FRAUDEL’influenceur, principal accusé, a touché 7,5 millions d’euros du fonds de solidarité et a pu se payer des sorties en yacht et des hôtels de luxe à Dubaï
Maïwenn Furic

M.F. avec AFP

Si l’épidémie de Covid-19 a placé de nombreux Français dans la précarité, d’autres y ont vu un moyen de s’enrichir. Et pas forcément légalement. L’accusation a requis, mercredi, sept ans de prison et 100.000 euros d’amende à l’encontre d’un influenceur soupçonné d’avoir détourné des millions d’euros d’aides Covid via les réseaux sociaux.

Paul A. alias « PA7 », qui postait en 2021 des photos de lui devant une voiture de luxe ou une piscine à Dubaï, est jugé à Paris depuis lundi avec six autres personnes, notamment pour escroquerie en bande organisée. Il a reconnu avoir mis en place un « business » à partir du printemps 2020 : remplir des demandes d’aides falsifiées au nom d’autoentrepreneurs ou d’indépendants, recrutés via sa petite notoriété numérique, tout en prenant une commission d’environ 40 % sur les subventions versées.

Le « quoi qu’il en coûte » de Macron n’était pas applicable à n’importe quoi

« Tout le monde a en tête dans cette salle d’audience la formule du président de la République : "quoi qu’il en coûte" », a déclaré la procureure Anne Proust dans son réquisitoire. « Des millions de citoyens ont entendu cette formule, mais certains, tapis, à l’affût, ont retenu qu’elle leur permettait de s’enrichir, quoi qu’il en coûte aux autres », a-t-elle appuyé.

Le fonds de solidarité, mis en place en mars 2020, visait à maintenir à flot des entreprises à l’activité ralentie voire arrêtée par le confinement. Le dispositif, qui a évolué au fil des mois, a représenté au total 40 milliards d’euros. Par souci de « rapidité », le système était basé sur un formulaire déclaratif, avec des contrôles d’abord « automatiques » puis, « a posteriori », des contrôles « physiques », dont l’un, dans les Yvelines, a mené à l’ouverture de l’enquête.

33,8 millions d’euros réclamés

Sur son compte, « PA7 », qui compte toujours 51.000 abonnés sur Snapchat, postait des « publications alléchantes, des mises en scène de sa personne censées susciter à la fois la confiance de ses followers et l’envie de ces derniers d’obtenir des fonds publics en un temps record », a décrit la procureure. Alors que le jeune homme conteste les montants avancés, la représentante du ministère public a retenu, entre mars 2020 et juillet 2021, un total de près de 700 demandes frauduleuses, pour 33,8 millions d’euros réclamés et 7,5 millions effectivement versés.

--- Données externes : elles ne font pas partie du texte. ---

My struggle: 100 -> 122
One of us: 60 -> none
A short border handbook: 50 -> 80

Cette dernière somme, c’est « 250 professeurs rémunérés en une année, ou un peu plus de 314 infirmières, voilà ce que représente ce que l’équipe - PA7 - a spolié », a insisté la magistrate, ajoutant que c’était aussi « à peu près un quart des fraudes détectées à ce jour », soit 30 millions selon la Cour des comptes.

Yacht, hôtels de luxe, fêtes… aux frais du fonds de solidarité

En décembre 2020, Paul A. est parti à Dubaï, où il a continué à « faire des dossiers » et où il a « flambé » l’argent de ses « commissions » évaluées à 3 millions par l’accusation : sorties en yacht, séjours en hôtel de luxe, sac, bijoux, fêtes… avant d’être interpellé en juillet 2021, rapatrié en France et placé en détention.

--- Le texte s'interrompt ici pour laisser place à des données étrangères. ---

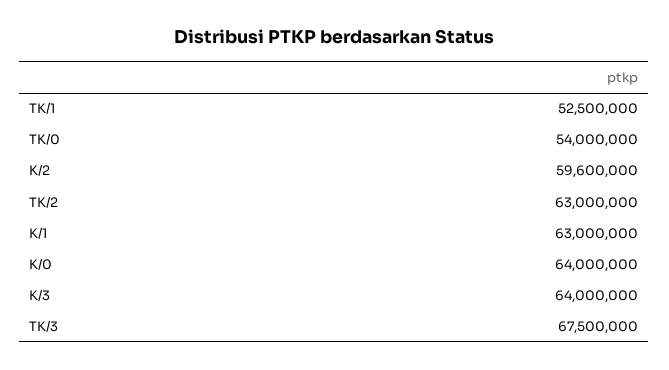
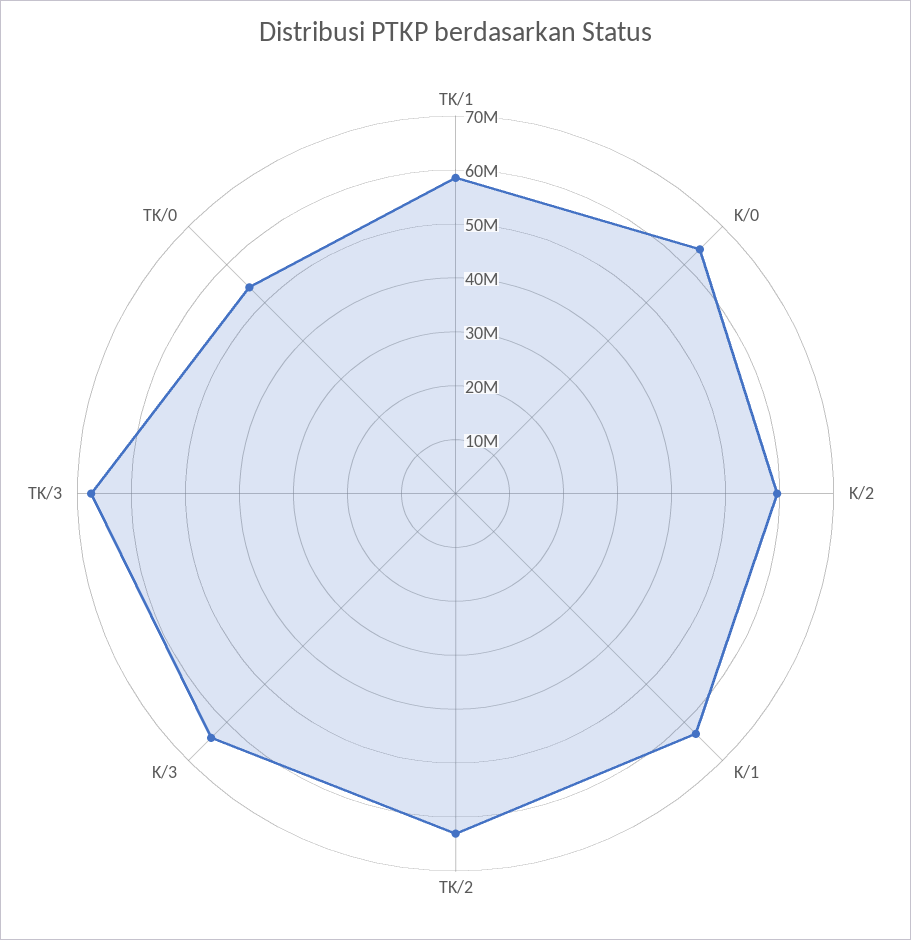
TK/1: 52500000 -> 58000000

« Au jeune homme immature, flambeur, un peu mégalomane (…) s’ajoute un autre aspect de sa personnalité, l’arrogance (et) l’appât du gain », a estimé la procureure, jugeant que ses déclarations à l’audience n’étaient pas un « gage d’amendement ». Julien M., qui a accompagné Paul A. à Dubaï, était selon elle le « directeur général » de « l’entreprise PA7 », celui qui a notamment géré certains circuits de « décaisse » visant à blanchir l’argent. Elle a demandé six ans d’emprisonnement et 80.000 euros d’amende pour ce « primo-délinquant » de 24 ans.

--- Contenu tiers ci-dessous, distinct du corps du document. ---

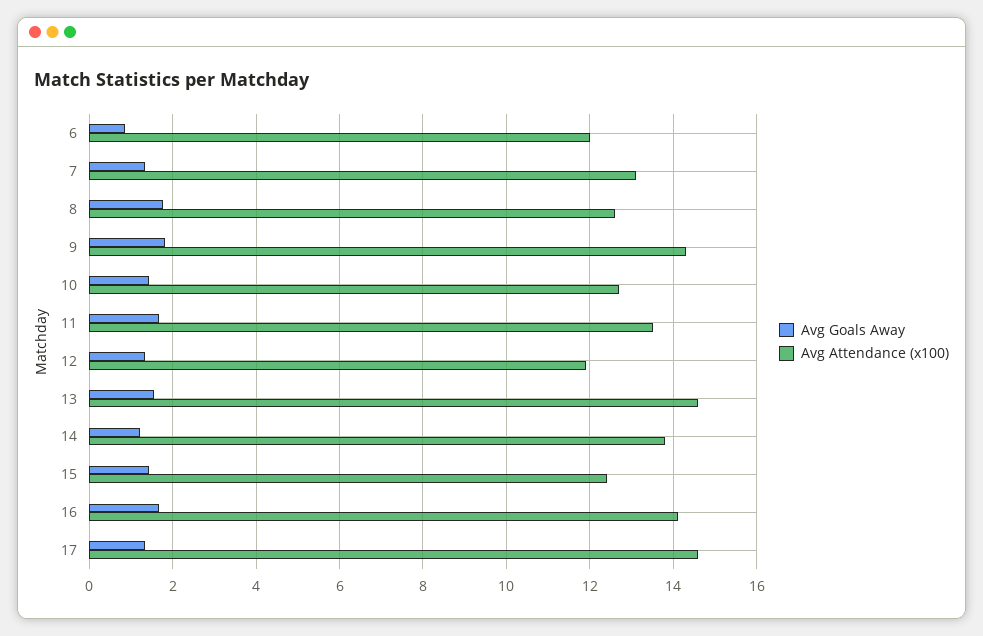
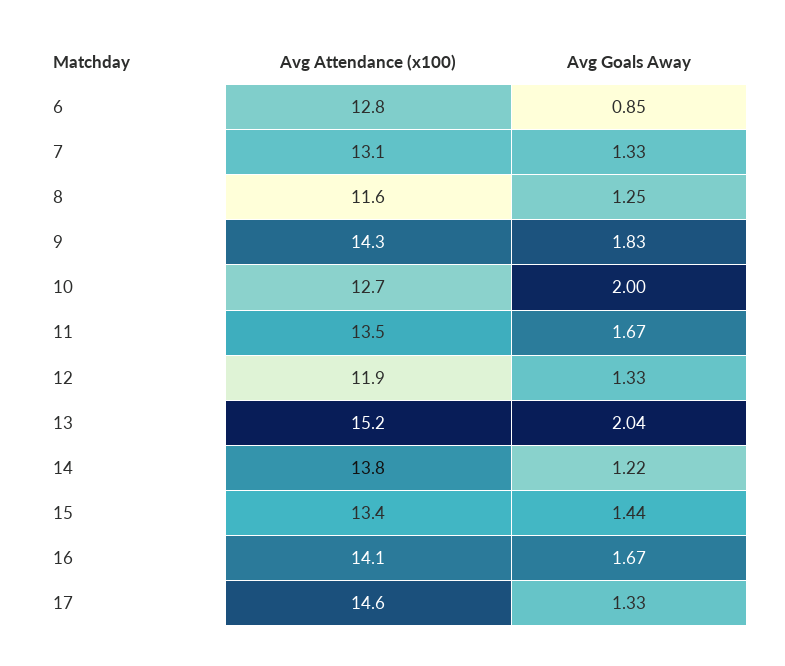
Avg Attendance (x100), 6: 12 -> 12.8
Avg Goals Away, 8: 1.8 -> 1.25
Avg Attendance (x100), 8: 12.6 -> 11.6
Avg Goals Away, 10: 1.4 -> 2
Avg Goals Away, 13: 1.6 -> 2.04
Avg Attendance (x100), 13: 14.6 -> 15.2
Avg Attendance (x100), 15: 12.4 -> 13.4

A l’encontre de quatre autres prévenus, dont une femme toujours recherchée, soupçonnés d’avoir participé à l’escroquerie à divers degrés, elle a requis des peines allant de deux à quatre ans de prison, assorties selon les cas d’amendes allant jusqu’à 80.000 euros. Enfin, elle a réclamé quatre mois avec sursis à l’encontre d’un « client » de « PA7 », qui avait vu passer l’une de ses « publicités » sur Snapchat et avait reçu illégalement 20.000 euros par ce biais. Des procédures sont toujours en cours concernant les quelques centaines d’autres bénéficiaires indus. La défense doit plaider jeudi.